Pick out each line below containing "format".

*** Supplied entries ***

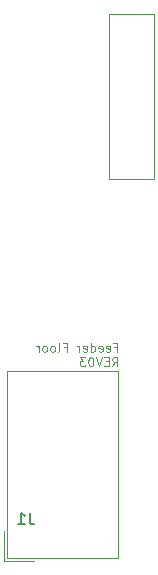
<source format=gbr>
G04 #@! TF.GenerationSoftware,KiCad,Pcbnew,(6.0.1-0)*
G04 #@! TF.CreationDate,2022-08-23T11:55:36-04:00*
G04 #@! TF.ProjectId,feederFloor,66656564-6572-4466-9c6f-6f722e6b6963,rev?*
G04 #@! TF.SameCoordinates,Original*
G04 #@! TF.FileFunction,Legend,Bot*
G04 #@! TF.FilePolarity,Positive*
%FSLAX46Y46*%
G04 Gerber Fmt 4.6, Leading zero omitted, Abs format (unit mm)*
G04 Created by KiCad (PCBNEW (6.0.1-0)) date 2022-08-23 11:55:36*
%MOMM*%
%LPD*%
G01*
G04 APERTURE LIST*
%ADD10C,0.100000*%
%ADD11C,0.150000*%
%ADD12C,0.120000*%
G04 APERTURE END LIST*
D10*
X31306428Y-53342678D02*
X31556428Y-53342678D01*
X31556428Y-53735535D02*
X31556428Y-52985535D01*
X31199285Y-52985535D01*
X30627857Y-53699821D02*
X30699285Y-53735535D01*
X30842142Y-53735535D01*
X30913571Y-53699821D01*
X30949285Y-53628392D01*
X30949285Y-53342678D01*
X30913571Y-53271250D01*
X30842142Y-53235535D01*
X30699285Y-53235535D01*
X30627857Y-53271250D01*
X30592142Y-53342678D01*
X30592142Y-53414107D01*
X30949285Y-53485535D01*
X29985000Y-53699821D02*
X30056428Y-53735535D01*
X30199285Y-53735535D01*
X30270714Y-53699821D01*
X30306428Y-53628392D01*
X30306428Y-53342678D01*
X30270714Y-53271250D01*
X30199285Y-53235535D01*
X30056428Y-53235535D01*
X29985000Y-53271250D01*
X29949285Y-53342678D01*
X29949285Y-53414107D01*
X30306428Y-53485535D01*
X29306428Y-53735535D02*
X29306428Y-52985535D01*
X29306428Y-53699821D02*
X29377857Y-53735535D01*
X29520714Y-53735535D01*
X29592142Y-53699821D01*
X29627857Y-53664107D01*
X29663571Y-53592678D01*
X29663571Y-53378392D01*
X29627857Y-53306964D01*
X29592142Y-53271250D01*
X29520714Y-53235535D01*
X29377857Y-53235535D01*
X29306428Y-53271250D01*
X28663571Y-53699821D02*
X28735000Y-53735535D01*
X28877857Y-53735535D01*
X28949285Y-53699821D01*
X28985000Y-53628392D01*
X28985000Y-53342678D01*
X28949285Y-53271250D01*
X28877857Y-53235535D01*
X28735000Y-53235535D01*
X28663571Y-53271250D01*
X28627857Y-53342678D01*
X28627857Y-53414107D01*
X28985000Y-53485535D01*
X28306428Y-53735535D02*
X28306428Y-53235535D01*
X28306428Y-53378392D02*
X28270714Y-53306964D01*
X28235000Y-53271250D01*
X28163571Y-53235535D01*
X28092142Y-53235535D01*
X27020714Y-53342678D02*
X27270714Y-53342678D01*
X27270714Y-53735535D02*
X27270714Y-52985535D01*
X26913571Y-52985535D01*
X26520714Y-53735535D02*
X26592142Y-53699821D01*
X26627857Y-53628392D01*
X26627857Y-52985535D01*
X26127857Y-53735535D02*
X26199285Y-53699821D01*
X26235000Y-53664107D01*
X26270714Y-53592678D01*
X26270714Y-53378392D01*
X26235000Y-53306964D01*
X26199285Y-53271250D01*
X26127857Y-53235535D01*
X26020714Y-53235535D01*
X25949285Y-53271250D01*
X25913571Y-53306964D01*
X25877857Y-53378392D01*
X25877857Y-53592678D01*
X25913571Y-53664107D01*
X25949285Y-53699821D01*
X26020714Y-53735535D01*
X26127857Y-53735535D01*
X25449285Y-53735535D02*
X25520714Y-53699821D01*
X25556428Y-53664107D01*
X25592142Y-53592678D01*
X25592142Y-53378392D01*
X25556428Y-53306964D01*
X25520714Y-53271250D01*
X25449285Y-53235535D01*
X25342142Y-53235535D01*
X25270714Y-53271250D01*
X25235000Y-53306964D01*
X25199285Y-53378392D01*
X25199285Y-53592678D01*
X25235000Y-53664107D01*
X25270714Y-53699821D01*
X25342142Y-53735535D01*
X25449285Y-53735535D01*
X24877857Y-53735535D02*
X24877857Y-53235535D01*
X24877857Y-53378392D02*
X24842142Y-53306964D01*
X24806428Y-53271250D01*
X24735000Y-53235535D01*
X24663571Y-53235535D01*
X31127857Y-54943035D02*
X31377857Y-54585892D01*
X31556428Y-54943035D02*
X31556428Y-54193035D01*
X31270714Y-54193035D01*
X31199285Y-54228750D01*
X31163571Y-54264464D01*
X31127857Y-54335892D01*
X31127857Y-54443035D01*
X31163571Y-54514464D01*
X31199285Y-54550178D01*
X31270714Y-54585892D01*
X31556428Y-54585892D01*
X30806428Y-54550178D02*
X30556428Y-54550178D01*
X30449285Y-54943035D02*
X30806428Y-54943035D01*
X30806428Y-54193035D01*
X30449285Y-54193035D01*
X30235000Y-54193035D02*
X29985000Y-54943035D01*
X29735000Y-54193035D01*
X29342142Y-54193035D02*
X29270714Y-54193035D01*
X29199285Y-54228750D01*
X29163571Y-54264464D01*
X29127857Y-54335892D01*
X29092142Y-54478750D01*
X29092142Y-54657321D01*
X29127857Y-54800178D01*
X29163571Y-54871607D01*
X29199285Y-54907321D01*
X29270714Y-54943035D01*
X29342142Y-54943035D01*
X29413571Y-54907321D01*
X29449285Y-54871607D01*
X29485000Y-54800178D01*
X29520714Y-54657321D01*
X29520714Y-54478750D01*
X29485000Y-54335892D01*
X29449285Y-54264464D01*
X29413571Y-54228750D01*
X29342142Y-54193035D01*
X28842142Y-54193035D02*
X28377857Y-54193035D01*
X28627857Y-54478750D01*
X28520714Y-54478750D01*
X28449285Y-54514464D01*
X28413571Y-54550178D01*
X28377857Y-54621607D01*
X28377857Y-54800178D01*
X28413571Y-54871607D01*
X28449285Y-54907321D01*
X28520714Y-54943035D01*
X28735000Y-54943035D01*
X28806428Y-54907321D01*
X28842142Y-54871607D01*
D11*
X24133333Y-67352380D02*
X24133333Y-68066666D01*
X24180952Y-68209523D01*
X24276190Y-68304761D01*
X24419047Y-68352380D01*
X24514285Y-68352380D01*
X23133333Y-68352380D02*
X23704761Y-68352380D01*
X23419047Y-68352380D02*
X23419047Y-67352380D01*
X23514285Y-67495238D01*
X23609523Y-67590476D01*
X23704761Y-67638095D01*
D12*
X21995114Y-71413687D02*
X24535114Y-71413687D01*
X22245114Y-71163687D02*
X31595114Y-71163687D01*
X22245114Y-55383687D02*
X22245114Y-71163687D01*
X31595114Y-55383687D02*
X22245114Y-55383687D01*
X21995114Y-71413687D02*
X21995114Y-68873687D01*
X31595114Y-71163687D02*
X31595114Y-55383687D01*
X30850114Y-39113687D02*
X34650114Y-39113687D01*
X30850114Y-25113687D02*
X30850114Y-39113687D01*
X34650114Y-25113687D02*
X34650114Y-39113687D01*
X30850114Y-25113687D02*
X34650114Y-25113687D01*
M02*

</source>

***

* _Task answer_:
<source format=gbr>
G04 Gerber Fmt 4.6, Leading zero omitted, Abs format (unit mm)*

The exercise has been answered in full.